Molkereien drängen auf Corona-Hilfe

Nicht alle Bauern fühlen sich damit wohl ihre Tiere nach zwei Jahren zum Schlachten in fremde Hände zu übergeben.
Minus 80 Prozent bei Lieferungen an Gastronomie und Tourismus. Deutliches Plus bei Biomilch.

Für die Milchbauern ist die Corona-Krise ein finanzielles Problem und auch ein finanzieller Vorteil. Ob man zu den Verlieren oder zu den Gewinnern gehört, hängt davon ab, ob der Milchbauer den Lebensmitteleinzelhandel beliefert oder Gastronomie und Tourismus.

Wegen des Lockdowns und den ausgebliebenen Touristen haben Gastronomie und Tourismusbetriebe im Vorjahr deutlich weniger Milchprodukte gekauft. Davon betroffen sind vor allem Molkereien in Vorarlberg, Tirol, Salzburg und Kärnten. Helmut Petschar ist Präsident der Vereinigung österreichischer Milchverarbeiter und Geschäftsführer der Kärntnermilch. Laut Petschar betragen die Lieferrückgänge an die Gastronomie in den genannten Bundesländern „zwischen 60 und 80 Prozent“.

Gleichzeitig ist der Absatz von Milch und Milchprodukten im Lebensmitteleinzelhandel und in der Direktvermarktung vom Bauernhof deutlich gestiegen. So wurden im Supermarkt um 15 Prozent mehr Butter und um zehn Prozent mehr Käse verkauft.

Das ist auch kein Wunder. Angesichts geschlossener Restaurants und Kantinen wurde mehr zu Hause gegessen. Molkereien, die den Lebensmitteleinzelhandel beliefern, haben daher ein gutes Geschäft gemacht.

Mehr Exporte

Dazu kommt, dass es auch beim Export von Milchprodukten mit einem Plus von 4,5 Prozent gut gelaufen ist. Das Hauptexportprodukt ist Käse.
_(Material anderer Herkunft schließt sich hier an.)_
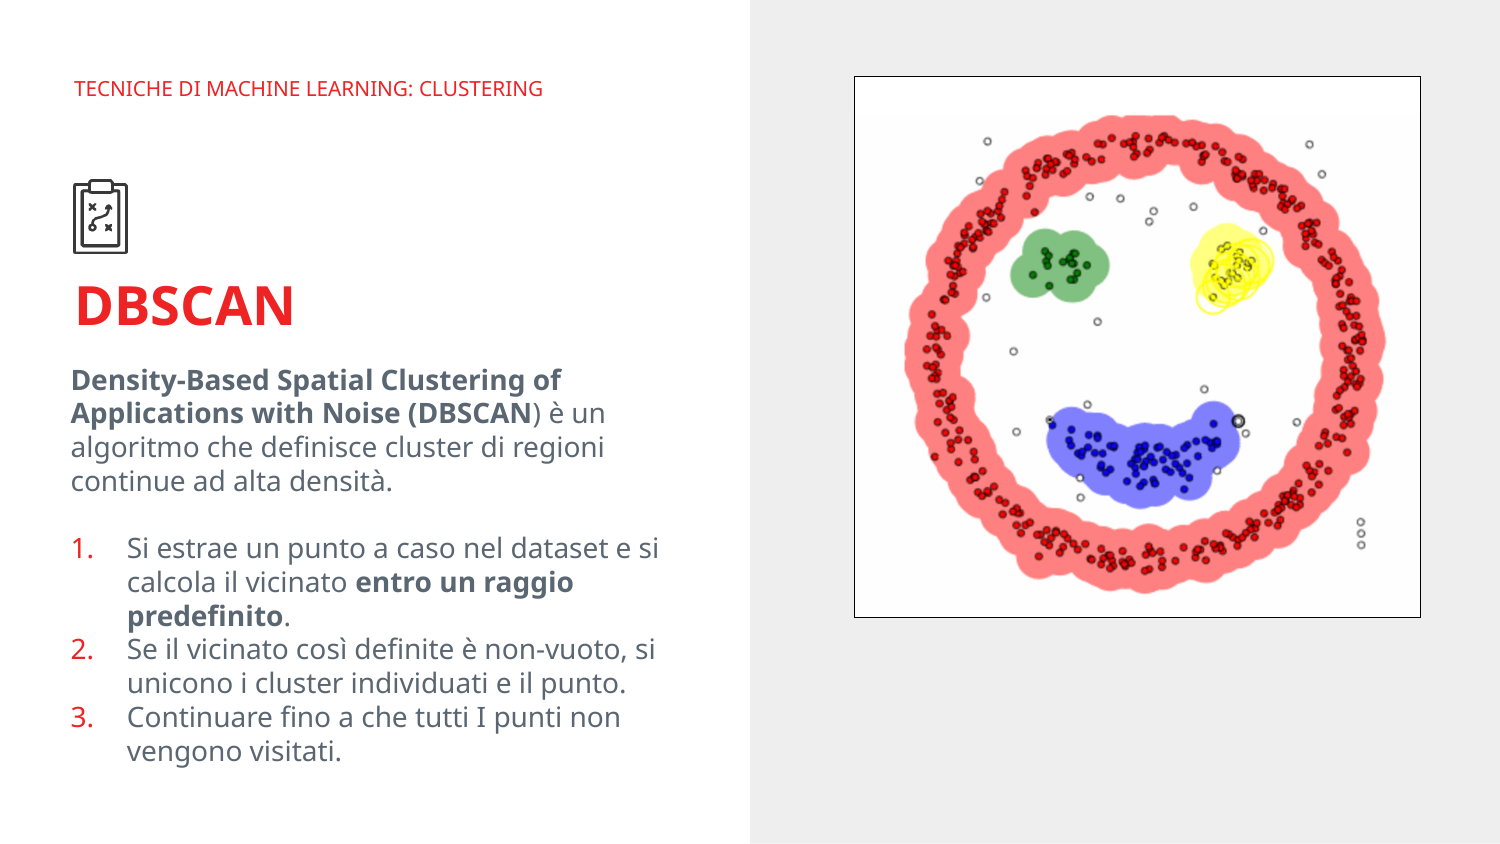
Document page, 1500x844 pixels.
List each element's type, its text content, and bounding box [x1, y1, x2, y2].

picture [854, 75, 1421, 619]
text_box TECNICHE DI MACHINE LEARNING: CLUSTERING [59, 64, 696, 111]
text_box DBSCAN [59, 280, 733, 327]
text_box Density-Based Spatial Clustering of Applications with Noise (DBSCAN) è un algoritmo che definisce cluster di regioni continue ad alta densità. Si estrae un punto a caso nel dataset e si calcola il vicinato entro un raggio predefinito. Se il vicinato così definite è non-vuoto, si unicono i cluster individuati e il punto. Continuare fino a che tutti I punti non vengono visitati. [55, 347, 723, 793]
picture [63, 169, 135, 268]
Etwas mehr als die Hälfte der Exporte gehen nach Deutschland.

Zu den Gewinnern gehören auch jene Milchbauern, die auf Biomilch gesetzt haben. Auch hier ist die Nachfrage gestiegen. Offenbar hat die Corona-Krise Konsumenten dazu motiviert, teurere Bioprodukte zu kaufen.

Obwohl einige Molkereien in West- und Südösterreich massive Umsatzrückgänge hinnehmen mussten, sind die Umsätze der Milchbranche in Österreich insgesamt um 3,2 Prozent auf 2,95 Milliarden Euro gestiegen.

Bisher wurde der Ruf der Milchwirtschaft nach einer Corona–Hilfe für Molkereien mit großen Umsatzeinbrüchen nicht erhört. Petschar wiederholte diese Forderung: „Wir hoffen, dass es wenigstens heuer eine Hilfe für uns geben wird.“

Derzeit bekommen die Bauern für einen Liter Milch von den Molkereien durchschnittlich 34,3 Cent je Liter. Die Erzeuger-Milchpreise sind mit leichten Schwankungen seit vier Jahren stabil. Auf dem internationalen Milchmarkt sind die Preise hingegen deutlich gestiegen. Im Lebensmitteleinzelhandel beginnen die Preise für einen Liter Milch bei rund einem Euro.

Die großen Drei

Wenn es um den Milchpreis geht, sind nicht die Molkereien die großen Player, sondern die großen Lebensmitteleinzelhändler Rewe (Merkur, Billa), Spar und Hofer. Ohne die drei Händler bleiben lediglich Gastronomie und Tourismus als Absatzmärkte. Die meisten Molkereien sind Genossenschaften und gehören den Milchbauern. Die Gewinne der Molkereien betragen rund 1,5 Prozent vom Umsatz.